Perhaps most importantly, he has the kind of experience Atlanta desires. Levitre studied the zone blocking scheme with the Bills, one akin to Kyle Shanahan's version of the popular method. This has undoubtedly helped him grow accustomed to his new surroundings at Flowery Branch.
"It's similar," Levitre said of Atlanta's offense and the one from Buffalo. "There's a lot of carryover, but there's also some differences—different techniques and things you might see that are different between different staffs and how the way the offense is structured. So it just kind of depends what play is called.
"I've already learned a lot the first few days I've been here, so just trying to fine tune these things and make sure I have a complete understanding of everything going into the game."
Levitre's frame and skill set makes him a logical fit in Shanahan's system. At 6-foot-2, 302 pounds, he has a nice build for the ZBS; he's agile, too, a necessary trait when moving laterally.
Dan Quinn sees these traits in his new guard and believes the former fourth-round pick can contribute immediately.
"I think it's just really the initial quickness off the ball," Quinn said when asked what he likes about Levitre. "At this guard position, the way we try to feature those guys, that initial quickness—both on the wide zone (and other plays)—and he's really strong in terms of protection."
Indeed, Levitre's a fit—on paper. Whether or not he works out in Atlanta remains to be seen.

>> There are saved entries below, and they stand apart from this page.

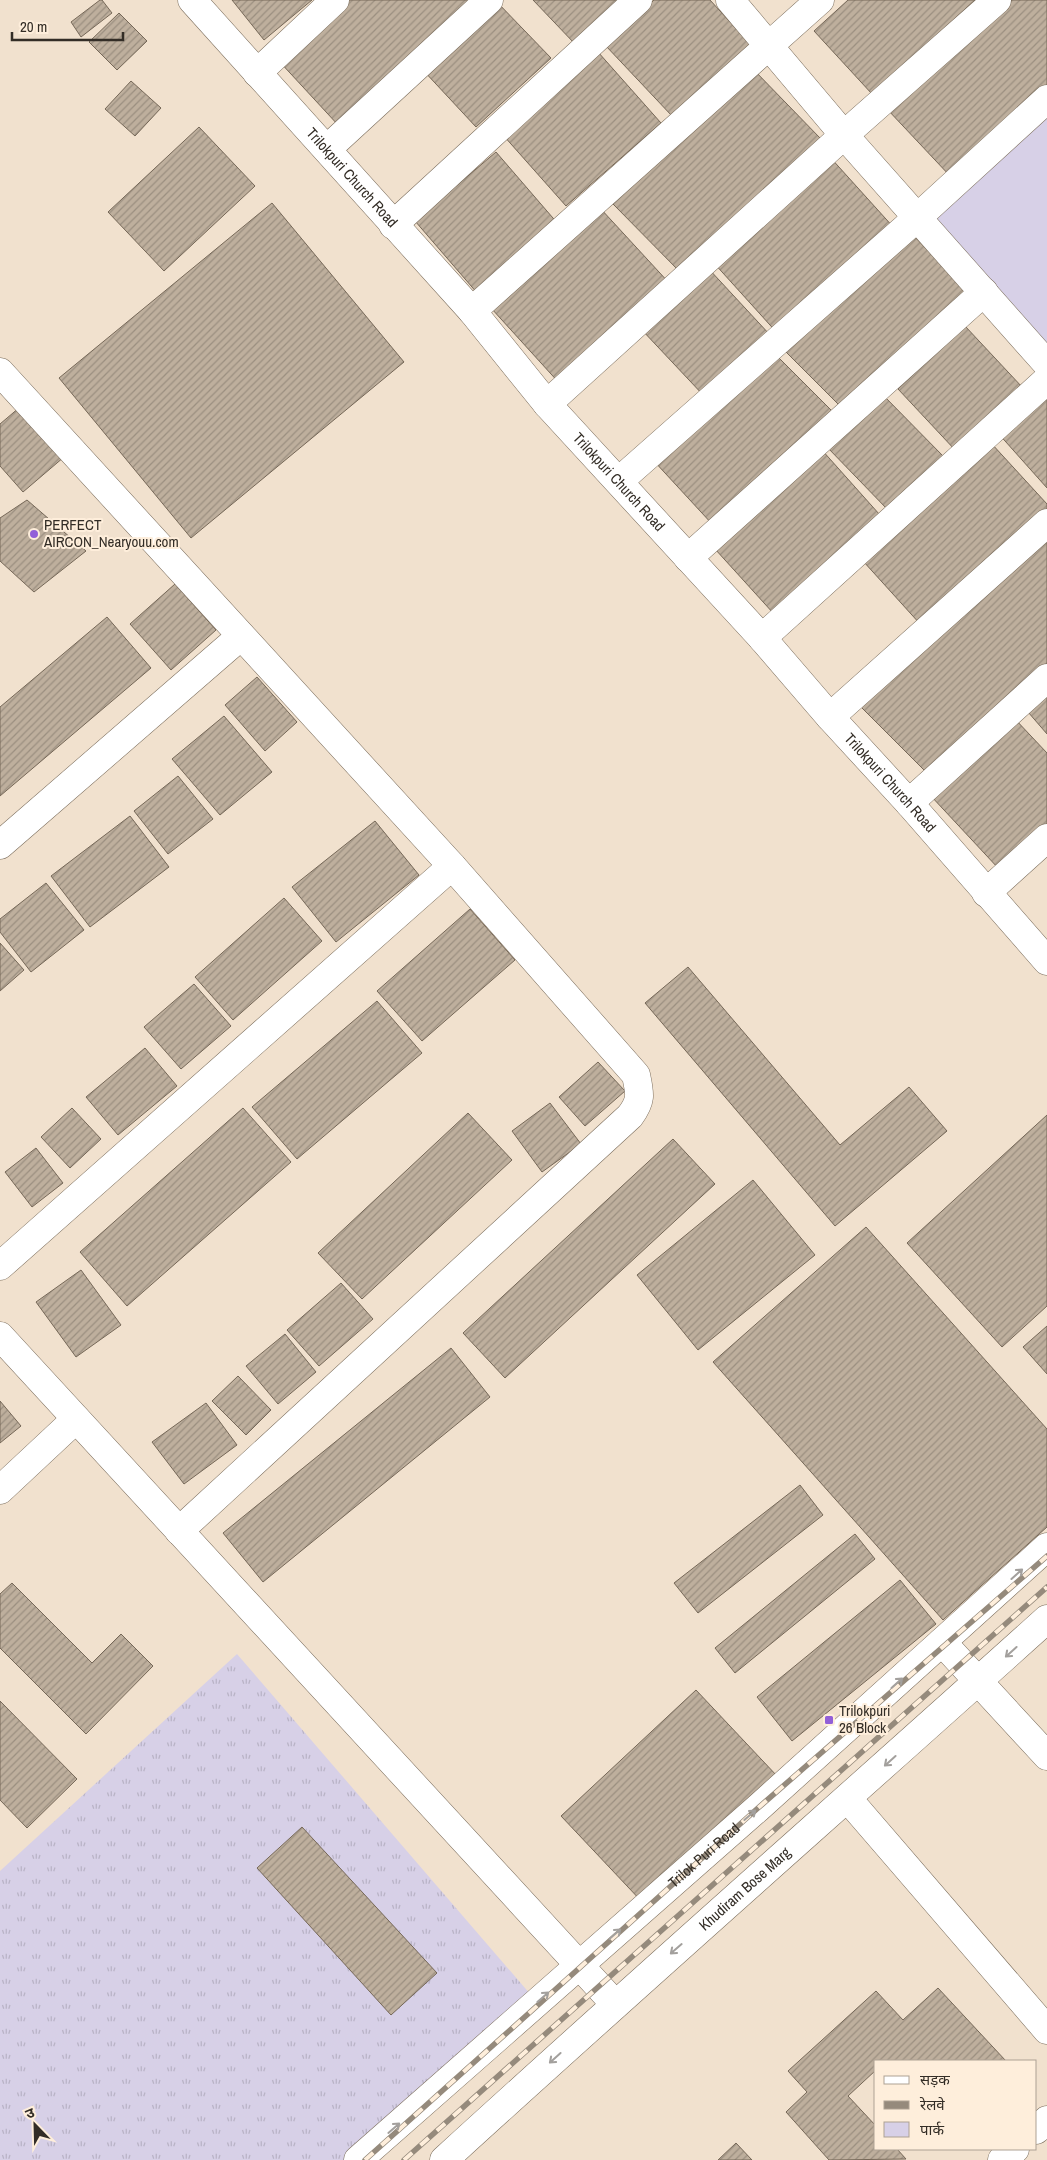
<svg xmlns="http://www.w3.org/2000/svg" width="1047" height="2160" viewBox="0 0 1047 2160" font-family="'Archivo Narrow','Noto Sans Devanagari',sans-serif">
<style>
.grass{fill:url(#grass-tufts)}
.green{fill:#d7d0e7}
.building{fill:url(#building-hatch);stroke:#766858}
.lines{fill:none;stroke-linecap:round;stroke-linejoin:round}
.street-casing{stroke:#7a6c5b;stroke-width:29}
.secondary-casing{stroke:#7a6c5b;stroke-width:29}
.street{stroke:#fff;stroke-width:28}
.secondary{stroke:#fff;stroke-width:28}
.rail-casing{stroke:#958a7c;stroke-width:5.5}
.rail{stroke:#feeedb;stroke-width:4;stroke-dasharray:11;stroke-linecap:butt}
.oneway{stroke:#a3a09d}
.poi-dot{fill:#925fd8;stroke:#feeedb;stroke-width:2}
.labels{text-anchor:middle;stroke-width:4;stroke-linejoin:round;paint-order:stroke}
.street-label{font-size:15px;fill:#332d26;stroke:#feeedb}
.poi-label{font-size:15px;fill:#332d26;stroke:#feeedb;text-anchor:start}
</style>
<defs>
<pattern id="grass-tufts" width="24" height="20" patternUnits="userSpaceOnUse" patternTransform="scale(1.25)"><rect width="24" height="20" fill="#d7d0e7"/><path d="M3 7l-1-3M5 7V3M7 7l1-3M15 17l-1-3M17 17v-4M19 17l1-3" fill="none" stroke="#b9b3c6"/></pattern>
<pattern id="building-hatch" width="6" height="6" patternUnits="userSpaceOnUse" patternTransform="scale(1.25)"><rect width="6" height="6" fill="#beaf9d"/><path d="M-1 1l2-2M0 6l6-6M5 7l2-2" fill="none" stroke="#9b8f80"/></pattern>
</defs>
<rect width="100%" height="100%" fill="#f1e1ce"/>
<path class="grass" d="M237 1654 531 1995 344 2160H0V1871Z"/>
<path class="green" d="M1047 112V351L929 217Z"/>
<path class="building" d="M100 0H102L112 13 81 37 71 22Z
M232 0H312L264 40Z
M345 0H477L339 126 278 60Z
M495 0 551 58 476 127 422 69Z
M533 0H623L575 44Z
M654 0H710L750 44 672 116 605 45Z
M848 0H975L872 94 814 31Z
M1012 0H1047V85L951 177 887 109Z
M119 13 147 41 117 70 89 42Z
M598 52 661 123 566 206 503 135Z
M752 68 820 138 682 274 613 204Z
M131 81 161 108 135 136 105 109Z
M199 127 255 186 164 271 108 212Z
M496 152 559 225 478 294 415 221Z
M829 156 895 229 779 335 713 262Z
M272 203 404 362 191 538 59 378Z
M600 208 671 285 561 385 491 308Z
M911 233 970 294 843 409 780 346Z
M707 267 771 336 705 397 641 329Z
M965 326 1023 388 956 451 898 389Z
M777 356 834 413 713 525 653 460Z
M1047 388V488L997 432Z
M882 394 944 457 888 510 827 447Z
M20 407 64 457 23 492 0 466V424Z
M991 443 1047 504V510L921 625 863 561Z
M821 449 880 515 774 614 715 549Z
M27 500 86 551 34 592 0 561V518Z
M1047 540V666L928 774 859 705Z
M175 584 216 630 171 670 130 624Z
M107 617 151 668 0 796V707Z
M257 677 297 722 265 751 225 705Z
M1047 695V734L1028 712Z
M224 716 272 772 220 815 172 759Z
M1014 718 1047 753V825L999 869 930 795Z
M178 776 213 819 168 854 134 811Z
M130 816 169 867 90 927 51 876Z
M375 821 419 875 336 942 292 887Z
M46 883 84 930 31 972 0 932V919Z
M284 898 322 941 233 1020 195 977Z
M470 909 515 960 422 1041 377 991Z
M0 943 24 970 0 991Z
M688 967 840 1145 909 1087 947 1131 835 1226 645 1003Z
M194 984 231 1026 181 1069 144 1027Z
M377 1001 422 1053 297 1159 252 1107Z
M145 1048 177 1086 118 1135 86 1097Z
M598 1062 625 1091 585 1126 559 1097Z
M550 1103 581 1144 542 1172 512 1131Z
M72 1108 101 1139 70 1168 41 1137Z
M243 1108 291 1162 127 1306 80 1252Z
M468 1113 512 1160 362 1299 318 1253Z
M1047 1115V1306L1002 1347 907 1243Z
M673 1139 715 1184 505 1378 463 1333Z
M36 1148 63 1183 32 1207 5 1172Z
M753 1180 815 1255 698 1350 637 1275Z
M866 1227 1047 1429V1527L943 1620 713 1362Z
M81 1270 121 1325 76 1357 36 1302Z
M341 1283 373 1319 319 1366 287 1330Z
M1047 1326V1374L1023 1347Z
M285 1334 316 1372 278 1404 246 1366Z
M451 1348 490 1397 263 1582 223 1533Z
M238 1376 271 1410 246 1435 212 1401Z
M0 1401 21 1426 0 1443Z
M206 1403 237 1445 184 1484 152 1442Z
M800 1485 823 1515 698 1613 674 1583Z
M855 1534 875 1559 735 1673 715 1648Z
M900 1580 936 1624 792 1741 757 1697Z
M12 1583 92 1663 121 1634 153 1666 86 1734 0 1648V1594Z
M696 1690 778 1777 644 1904 561 1816Z
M0 1701 77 1779 27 1828 0 1800Z
M302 1827 437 1973 391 2015 257 1868Z
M938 1988 1006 2061H876V2070L848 2096 876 2126V2149H897L906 2159 829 2160 786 2112 807 2092 788 2071 876 1991 903 2020Z
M736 2143 752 2160H718Z"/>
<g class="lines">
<g class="street-casing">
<g id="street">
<path id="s1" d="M192 0 472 311 547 404 762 638 830 717 909 803 1047 961"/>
<path d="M730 0 844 135 1047 364"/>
<path d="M257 73 335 0"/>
<path d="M327 149 489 0"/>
<path d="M393 225 638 0"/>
<path d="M472 311 820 0"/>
<path d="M0 372 452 866 636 1075C640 1094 642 1100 630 1116L179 1531"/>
<path d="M547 404 844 135 997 0"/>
<path d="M619 481 918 217 1047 99"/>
<path d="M688 558 984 292"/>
<path d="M762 638 1047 380"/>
<path d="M830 717 1047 523"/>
<path d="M909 803 1047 678"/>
<path d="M0 845 241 636"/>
<path d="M986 893 1047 838"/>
<path d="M0 1266 452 866"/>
<path d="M0 1336 615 2004"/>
<path d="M0 1490 76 1419"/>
<path d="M942 1642 1047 1756"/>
<path d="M848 1799 1047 2030"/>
<path d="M1036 2130 1047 2120"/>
<path d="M1002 2160 1015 2149"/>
</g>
</g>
<g class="secondary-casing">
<g id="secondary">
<path id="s2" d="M358 2160 758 1808 1047 1547"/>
<path id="s3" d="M444 2160C643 1978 846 1800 1047 1619"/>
</g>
</g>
<use href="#street" class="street"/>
<use href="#secondary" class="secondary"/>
<g class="rail-casing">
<path id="rail" d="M365 2160 758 1808 1047 1556
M404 2160 1047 1587"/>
</g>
<use href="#rail" class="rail"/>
</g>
<defs><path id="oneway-shaft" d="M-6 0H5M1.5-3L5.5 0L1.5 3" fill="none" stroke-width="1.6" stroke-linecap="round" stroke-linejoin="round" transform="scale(1.25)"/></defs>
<g class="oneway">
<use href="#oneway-shaft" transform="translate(1017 1574) rotate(-42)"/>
<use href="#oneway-shaft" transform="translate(1011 1652) rotate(138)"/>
<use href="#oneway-shaft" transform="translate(897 1683) rotate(-42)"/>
<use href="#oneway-shaft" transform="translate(890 1761) rotate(138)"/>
<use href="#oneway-shaft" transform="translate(750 1815) rotate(-41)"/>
<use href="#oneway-shaft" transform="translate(615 1934) rotate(-41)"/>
<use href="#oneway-shaft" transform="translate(676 1949) rotate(139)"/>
<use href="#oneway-shaft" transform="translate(543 1997) rotate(-41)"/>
<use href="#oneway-shaft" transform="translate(555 2058) rotate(138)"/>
<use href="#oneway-shaft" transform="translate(394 2128) rotate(-41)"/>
</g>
<g class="poi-dot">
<circle cx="34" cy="534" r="5"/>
<rect x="824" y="1715" width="10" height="10" rx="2.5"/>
</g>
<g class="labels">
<g class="street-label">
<text dy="5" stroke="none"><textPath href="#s1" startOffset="239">Trilokpuri Church Road</textPath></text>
<text dy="5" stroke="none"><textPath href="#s1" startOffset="644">Trilokpuri Church Road</textPath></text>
<text dy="5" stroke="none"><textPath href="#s1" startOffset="1049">Trilokpuri Church Road</textPath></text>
<text dy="5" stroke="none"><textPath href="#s2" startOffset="461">Trilok Puri Road</textPath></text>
<text dy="5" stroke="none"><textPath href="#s3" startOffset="405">Khudiram Bose Marg</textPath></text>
</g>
<g class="poi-label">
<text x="44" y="530">PERFECT<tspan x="44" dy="17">AIRCON_Nearyouu.com</tspan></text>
<text x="839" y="1716">Trilokpuri<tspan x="839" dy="17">26 Block</tspan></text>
</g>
</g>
<rect x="874" y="2060" width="162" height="90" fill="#feeedb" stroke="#ada193"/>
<rect x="884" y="2076" width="25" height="8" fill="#ffffff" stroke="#ada193"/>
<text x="920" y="2085" font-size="15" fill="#332d26">सड़क</text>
<rect x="884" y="2101" width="25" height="8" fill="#958a7c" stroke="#ada193"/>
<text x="920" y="2110" font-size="15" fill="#332d26">रेलवे</text>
<rect x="884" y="2122" width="25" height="15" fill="#d7d0e7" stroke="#ada193"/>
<text x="920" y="2135" font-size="15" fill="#332d26">पार्क</text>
<g transform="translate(35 2125) rotate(337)" stroke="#feeedb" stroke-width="4" paint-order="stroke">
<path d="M0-4L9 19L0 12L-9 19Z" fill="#332d26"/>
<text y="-8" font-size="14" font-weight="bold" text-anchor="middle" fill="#332d26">उ</text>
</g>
<path d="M12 32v8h111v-8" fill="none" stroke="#332d26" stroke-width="2.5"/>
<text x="20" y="32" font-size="15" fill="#332d26" stroke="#feeedb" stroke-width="4" paint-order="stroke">20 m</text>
</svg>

To succeed with the Falcons, he'll need to develop lasting chemistry with his fellow linemen. This is crucial in any offense; in Shanahan's, which will hinge on the OL's ability to work in unison, it's uniquely imperative.
"We're around each other a lot. I've already been around these guys a bunch in the last two days," Levitre said. "So it's just kind of developing relationships in the meeting rooms, the locker room and carrying it on the field."
Levitre and Co. will surely be tested in Week 1 by Philadelphia's stout, athletic front seven. With a revamped defense and a wealth of skill position players in tow, Atlanta's success on opening night—and throughout 2015—may well depend on the performance of its OL. If Levitre lives up to his potential, adding him will go a long way towards shoring up this uncertain area.